La réglementation de la chasse ne fait pas l'objet d'une
surveillance très rigoureuse. En dehors des grands centres, faute de moyens
d'investigation qui seraient plus onéreux que lucratifs, le Service des
contributions indirectes, qui est aussi clairvoyant qu'ailleurs, semble fermer
les yeux et on l'en remercie. Toutefois, certaines variétés de gros animaux,
particulièrement vulnérables lors de leurs passages saisonniers, en des lieux
bien déterminés, ne tarderaient pas à disparaître sans une protection aussi
efficace que possible.
Aux chasseurs européens qui viennent faire campagne, on
délivre un permis de « grande chasse » qui donne droit à inscrire au
« tableau » un certain nombre de girafes, éléphants, hippopotames,
grosses antilopes, etc. En percevant leur redevance, on demande gentiment à ces
messieurs de ne pas abuser, et on leur dit : « Monsieur, si un jour
votre bourse est assez gonflée pour venir faire ici le « coup de feu »,
vous voudrez certainement en emporter quelques « massacres » bien
encornés, pour « épater » votre dame et vos amis.
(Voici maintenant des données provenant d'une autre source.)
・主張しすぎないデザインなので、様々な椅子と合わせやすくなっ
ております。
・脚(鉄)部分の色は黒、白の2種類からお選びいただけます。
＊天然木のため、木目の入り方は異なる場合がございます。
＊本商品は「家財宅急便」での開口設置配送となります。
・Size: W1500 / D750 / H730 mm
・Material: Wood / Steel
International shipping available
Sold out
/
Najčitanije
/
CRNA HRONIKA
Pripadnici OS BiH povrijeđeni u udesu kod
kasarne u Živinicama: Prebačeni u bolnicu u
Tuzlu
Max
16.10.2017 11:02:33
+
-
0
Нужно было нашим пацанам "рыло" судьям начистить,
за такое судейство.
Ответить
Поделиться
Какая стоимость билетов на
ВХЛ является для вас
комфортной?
Permettez-moi alors
de vous donner la recette de Tanga, pour que vos trophées puissent faire « bonne
figure » au-dessus de votre salon particulier.
» Ne vous amusez pas à les faire bouillir et à les
gratter pendant trois jours ; déposez-les sur une bonne fourmilière de ces
gentils « magnans » à l'appétit aussi robuste que leurs mandibules ;
recouvrez-les d'un buisson bien rébarbatif, que vous surchargerez de lourdes
pierres, pour que l'hyène ou le fourmilier ne vous fasse aucune « entourloupette » ...
Revenez les chercher deux jours après ... Badigeonnez de formol si vous en
avez, et emballez ... Attention ! A l'emballage, demandez à votre
permis de vous faire le compte ... Merci !
J. GRAND.
(1) Animal rôti d'une seule pièce sur une broche de bois.